Lee Jernigan, city traffic engineer, said that changing the times on the parking signs would cost about $8,000 to keep them aesthetically pleasing. Before the vote, he told the council that the financial loss incurred by Ingram's proposal to cease charging after 6 p.m. would total $83,000 annually, although the city would incur a savings of $12,900 by not having to pay the third-party contract to enforce parking after 6 p.m.
Jernigan also displayed a 2019 baseball parking revenue chart totaling $92,799. He said he used 2019 figures because it was the last year not affected by COVID. The chart showed that Ray Avenue and Franklin Street parking were the greatest revenue producers coming in a $23,636 and $24,166 respectively. The city's parking fund provides $158,726 for debt services for Segra Stadium.

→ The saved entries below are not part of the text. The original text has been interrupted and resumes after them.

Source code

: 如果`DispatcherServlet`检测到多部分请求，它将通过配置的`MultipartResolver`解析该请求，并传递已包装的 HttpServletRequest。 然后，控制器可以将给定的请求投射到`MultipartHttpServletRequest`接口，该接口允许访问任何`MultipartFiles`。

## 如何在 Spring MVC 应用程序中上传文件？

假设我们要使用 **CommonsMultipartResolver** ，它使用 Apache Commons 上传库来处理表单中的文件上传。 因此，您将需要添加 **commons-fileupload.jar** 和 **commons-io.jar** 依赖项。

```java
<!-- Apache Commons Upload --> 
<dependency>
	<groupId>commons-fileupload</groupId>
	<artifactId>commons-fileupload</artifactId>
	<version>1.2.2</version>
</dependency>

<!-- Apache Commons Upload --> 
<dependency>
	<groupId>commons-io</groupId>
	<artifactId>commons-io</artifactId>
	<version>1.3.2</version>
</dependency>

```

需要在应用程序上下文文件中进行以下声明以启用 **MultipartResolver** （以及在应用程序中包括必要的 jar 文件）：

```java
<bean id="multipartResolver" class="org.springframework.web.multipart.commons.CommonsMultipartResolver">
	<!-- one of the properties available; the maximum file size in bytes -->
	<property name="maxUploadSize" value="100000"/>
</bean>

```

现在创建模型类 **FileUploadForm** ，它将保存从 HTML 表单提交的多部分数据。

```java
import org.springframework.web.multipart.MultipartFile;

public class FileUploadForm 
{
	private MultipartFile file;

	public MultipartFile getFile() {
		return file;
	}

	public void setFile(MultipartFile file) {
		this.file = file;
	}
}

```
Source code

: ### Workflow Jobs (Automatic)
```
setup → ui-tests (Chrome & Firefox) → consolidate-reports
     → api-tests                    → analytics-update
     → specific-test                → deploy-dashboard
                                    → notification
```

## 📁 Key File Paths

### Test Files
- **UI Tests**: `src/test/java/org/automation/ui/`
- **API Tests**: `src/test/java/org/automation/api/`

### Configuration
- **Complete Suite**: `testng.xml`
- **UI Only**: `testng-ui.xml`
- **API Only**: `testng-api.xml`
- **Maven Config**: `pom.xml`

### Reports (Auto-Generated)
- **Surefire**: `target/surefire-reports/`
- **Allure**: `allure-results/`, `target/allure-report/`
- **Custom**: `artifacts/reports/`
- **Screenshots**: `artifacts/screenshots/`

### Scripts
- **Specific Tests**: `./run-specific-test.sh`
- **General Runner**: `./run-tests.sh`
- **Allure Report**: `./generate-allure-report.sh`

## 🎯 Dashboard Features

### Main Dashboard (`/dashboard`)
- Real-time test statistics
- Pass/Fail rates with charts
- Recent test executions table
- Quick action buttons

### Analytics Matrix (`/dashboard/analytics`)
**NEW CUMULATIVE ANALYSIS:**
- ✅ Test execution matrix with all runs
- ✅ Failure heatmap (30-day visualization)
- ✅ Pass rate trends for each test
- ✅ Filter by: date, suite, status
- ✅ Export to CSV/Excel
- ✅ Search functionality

City Council members unanimously put their support behind a preliminary plan Monday to use federal dollars to fund local businesses, housing and infrastructure.
The funds are from the $1.9 trillion American Rescue Plan Act passed by Congress in March 2021, from which the city of Fayetteville will receive more than $40 million.
The city will receive the funding in two sets. The first arrived last May, and the next round will come next month, according to the city.
The council accepted a preliminary plan for the first set of dollars at Monday’s agenda session. Once city officials finalize details for the federal funding, a detailed report will be presented to the council.
ARPA can be used on initiatives involving response to COVID-19, local income loss due to the pandemic and investments in water, sewer or broadband infrastructure.
According to federal guidelines, ARPA funds must be earmarked for a specific purpose by the end of 2024, and the dollars must be spent by 2026’s close.
Where the money will go Each focus area — business, housing and infrastructure — will get $5 million from the first batch of $20 million from ARPA. The other $5 million will be used for administrative purposes.
Plans for the business portion include loans and grants for businesses and child care assistance.
The $5 million for housing would go to nonprofit agencies that service low- to moderate-income households.
A portion of the housing dollars would also go to a housing trust fund that would, among other things, fund construction of housing for households earning 80% of the area median income or less.
Council member D.J. Haire asked that city officials focus on housing near Amazon’s new plant currently under construction. The online retail powerhouse is projected to create up to 500 jobs by the time operation begins, Carolina Public Press previously reported.
Infrastructure funds would be used as contributions to existing construction associated with stormwater mitigation and renovations to public buildings, among other projects.
Some of the dollars would be used as matching funds with other federal programs, which would allow for increased investment, Assistant City Manager Adam Lindsay said.
“We are facing an opportunity to make a major, major advancement ahead in those projects if we spend the dollars in a strategic way,” Lindsay said.
“We can take those same dollars and turn them into a match, which means that leverages those dollars into a potential 5-to-1 ratio.”